EXERCISE GOAL
Beneath this task are records; print exactly the stretch of them from the line with "Non-financial assets including" through the line with "To determine fair", both ends included.

***** GIVEN DATA

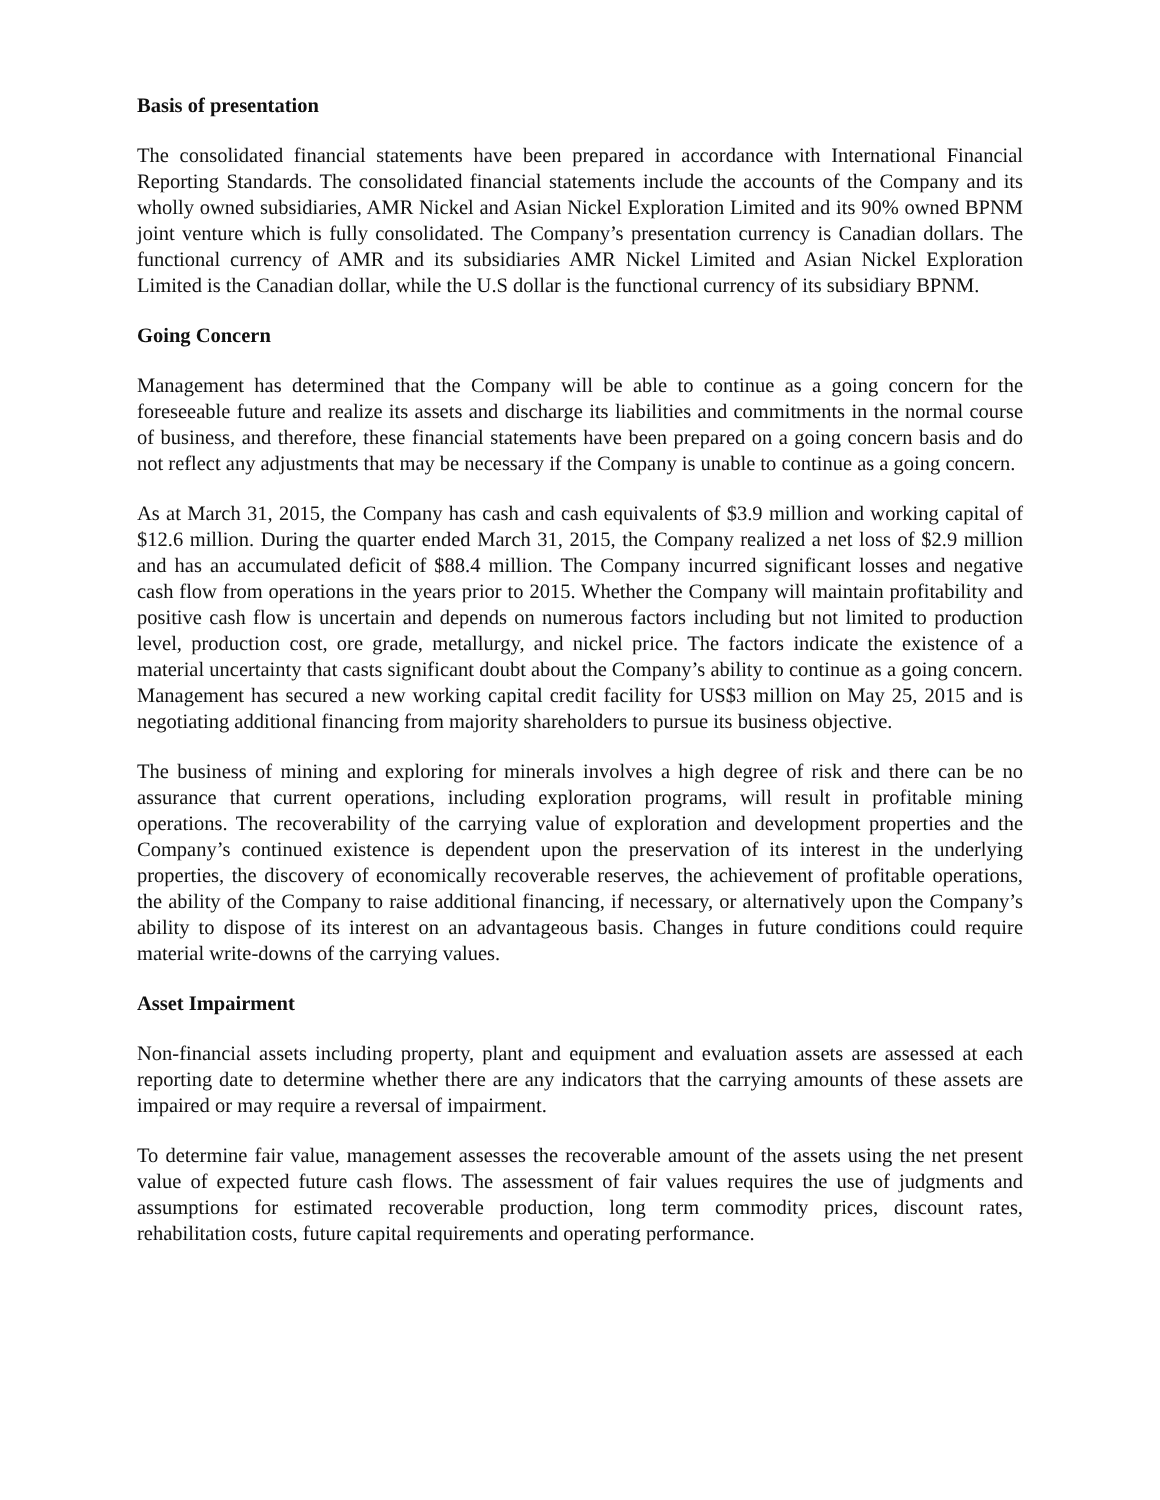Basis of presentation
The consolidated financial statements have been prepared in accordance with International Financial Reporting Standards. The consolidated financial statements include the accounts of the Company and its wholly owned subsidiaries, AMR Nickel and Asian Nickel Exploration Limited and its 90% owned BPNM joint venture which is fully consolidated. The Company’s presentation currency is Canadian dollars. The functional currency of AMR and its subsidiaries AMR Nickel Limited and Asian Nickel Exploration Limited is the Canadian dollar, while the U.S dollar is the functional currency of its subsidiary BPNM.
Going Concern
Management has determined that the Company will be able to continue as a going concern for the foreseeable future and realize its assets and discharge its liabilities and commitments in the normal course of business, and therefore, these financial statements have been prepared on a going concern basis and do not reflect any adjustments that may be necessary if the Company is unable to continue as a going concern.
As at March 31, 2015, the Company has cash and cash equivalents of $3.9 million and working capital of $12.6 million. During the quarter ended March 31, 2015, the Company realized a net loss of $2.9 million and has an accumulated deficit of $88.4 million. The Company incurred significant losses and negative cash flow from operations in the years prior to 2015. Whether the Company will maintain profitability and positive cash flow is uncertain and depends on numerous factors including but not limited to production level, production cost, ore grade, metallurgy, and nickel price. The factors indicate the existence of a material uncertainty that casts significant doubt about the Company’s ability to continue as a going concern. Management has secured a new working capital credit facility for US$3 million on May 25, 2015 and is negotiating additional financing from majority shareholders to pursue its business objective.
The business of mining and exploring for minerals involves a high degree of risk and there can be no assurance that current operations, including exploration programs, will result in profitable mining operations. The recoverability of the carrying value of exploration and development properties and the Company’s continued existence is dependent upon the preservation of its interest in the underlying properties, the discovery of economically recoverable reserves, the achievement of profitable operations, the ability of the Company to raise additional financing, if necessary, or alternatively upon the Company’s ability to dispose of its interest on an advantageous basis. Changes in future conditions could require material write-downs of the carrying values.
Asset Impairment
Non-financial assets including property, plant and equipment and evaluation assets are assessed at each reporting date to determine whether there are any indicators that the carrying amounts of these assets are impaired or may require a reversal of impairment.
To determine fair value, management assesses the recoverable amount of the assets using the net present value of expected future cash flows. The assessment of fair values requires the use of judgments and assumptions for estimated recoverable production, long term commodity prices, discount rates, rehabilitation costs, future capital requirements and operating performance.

**********
***** GIVEN DATA

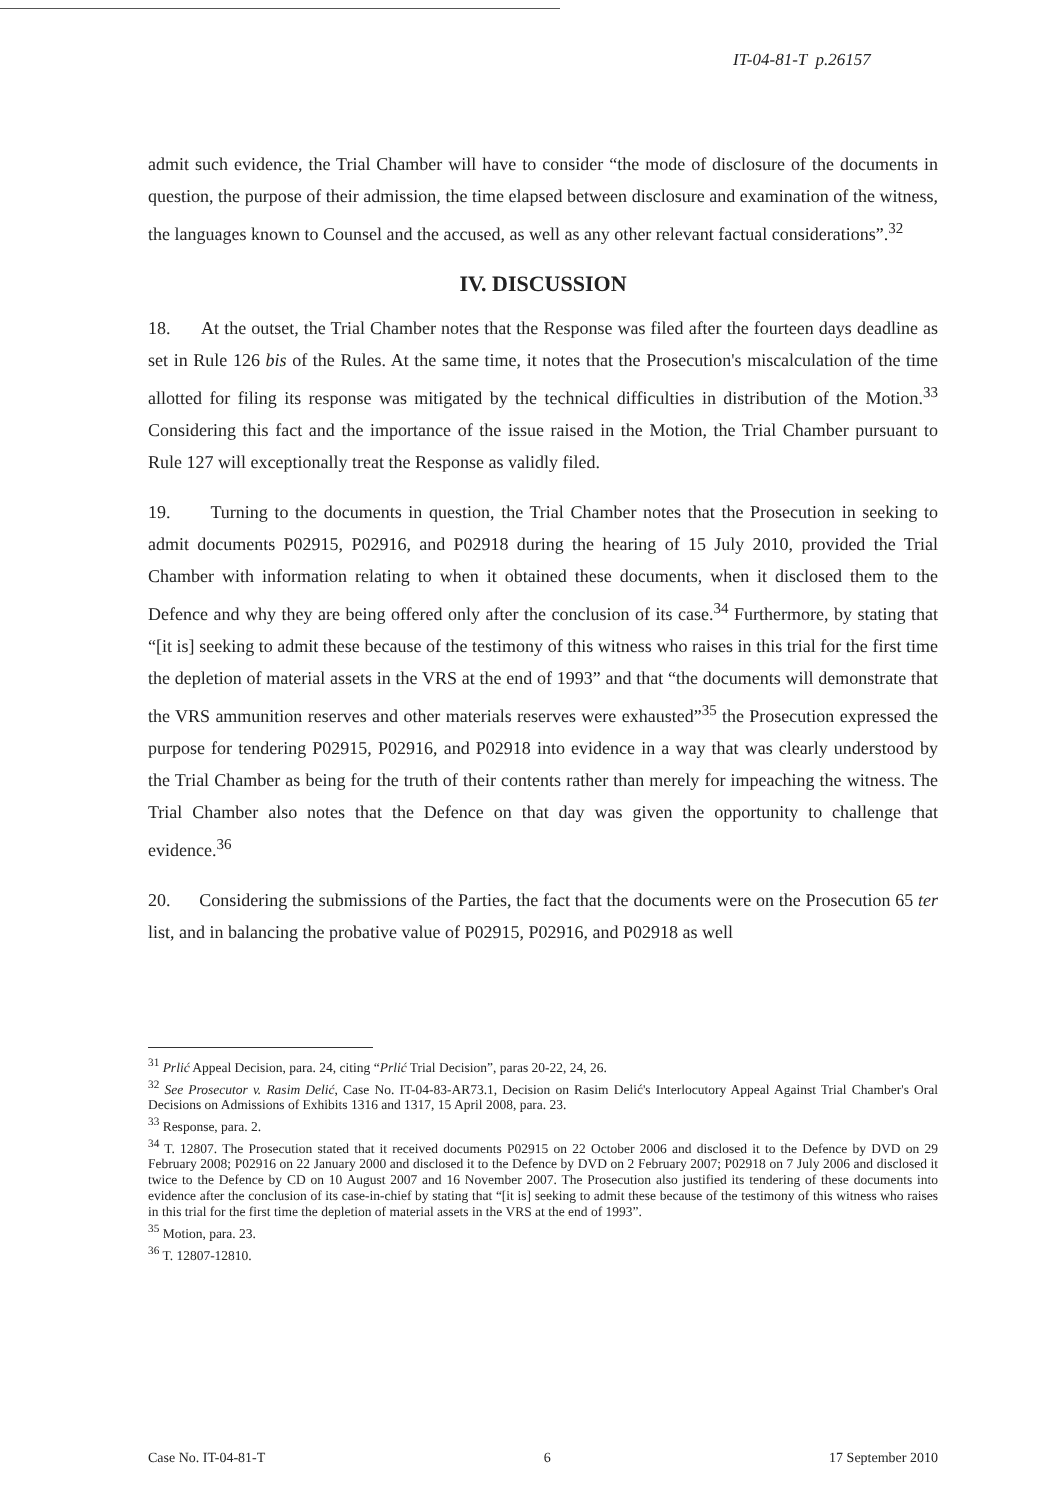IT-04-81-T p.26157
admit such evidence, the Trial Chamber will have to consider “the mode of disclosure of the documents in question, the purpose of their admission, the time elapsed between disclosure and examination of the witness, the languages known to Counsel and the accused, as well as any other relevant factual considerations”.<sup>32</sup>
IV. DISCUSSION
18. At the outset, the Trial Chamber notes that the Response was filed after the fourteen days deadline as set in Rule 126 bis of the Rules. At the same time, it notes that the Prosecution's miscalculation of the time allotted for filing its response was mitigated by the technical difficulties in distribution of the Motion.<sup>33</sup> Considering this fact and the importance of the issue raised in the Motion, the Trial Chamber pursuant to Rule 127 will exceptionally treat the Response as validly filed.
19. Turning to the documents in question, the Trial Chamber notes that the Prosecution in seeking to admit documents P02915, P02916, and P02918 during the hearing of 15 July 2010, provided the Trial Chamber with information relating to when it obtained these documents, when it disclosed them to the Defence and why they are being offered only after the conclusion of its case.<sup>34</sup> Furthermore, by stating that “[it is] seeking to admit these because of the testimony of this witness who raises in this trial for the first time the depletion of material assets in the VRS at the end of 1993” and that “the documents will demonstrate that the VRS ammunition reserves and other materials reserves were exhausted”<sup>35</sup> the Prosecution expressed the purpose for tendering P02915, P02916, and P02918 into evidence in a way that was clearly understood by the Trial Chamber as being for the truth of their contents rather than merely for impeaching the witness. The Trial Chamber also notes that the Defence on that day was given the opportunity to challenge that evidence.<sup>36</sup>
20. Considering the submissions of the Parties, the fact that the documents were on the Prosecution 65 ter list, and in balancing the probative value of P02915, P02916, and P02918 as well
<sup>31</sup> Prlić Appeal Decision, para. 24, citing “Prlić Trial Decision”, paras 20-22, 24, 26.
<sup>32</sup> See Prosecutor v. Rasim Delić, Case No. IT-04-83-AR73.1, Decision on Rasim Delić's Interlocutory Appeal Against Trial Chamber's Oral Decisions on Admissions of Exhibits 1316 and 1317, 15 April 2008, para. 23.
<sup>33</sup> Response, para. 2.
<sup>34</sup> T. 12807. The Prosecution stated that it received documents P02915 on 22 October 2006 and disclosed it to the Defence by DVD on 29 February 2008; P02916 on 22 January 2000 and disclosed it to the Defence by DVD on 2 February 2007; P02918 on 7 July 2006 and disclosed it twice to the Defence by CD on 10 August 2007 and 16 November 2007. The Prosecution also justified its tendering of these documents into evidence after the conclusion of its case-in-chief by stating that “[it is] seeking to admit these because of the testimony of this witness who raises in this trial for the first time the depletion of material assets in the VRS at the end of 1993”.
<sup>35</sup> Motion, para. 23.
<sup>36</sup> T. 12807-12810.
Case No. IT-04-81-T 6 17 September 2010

**********

YOUR RESPONSE
Non-financial assets including property, plant and equipment and evaluation assets are assessed at each reporting date to determine whether there are any indicators that the carrying amounts of these assets are impaired or may require a reversal of impairment.
To determine fair value, management assesses the recoverable amount of the assets using the net present value of expected future cash flows. The assessment of fair values requires the use of judgments and assumptions for estimated recoverable production, long term commodity prices, discount rates, rehabilitation costs, future capital requirements and operating performance.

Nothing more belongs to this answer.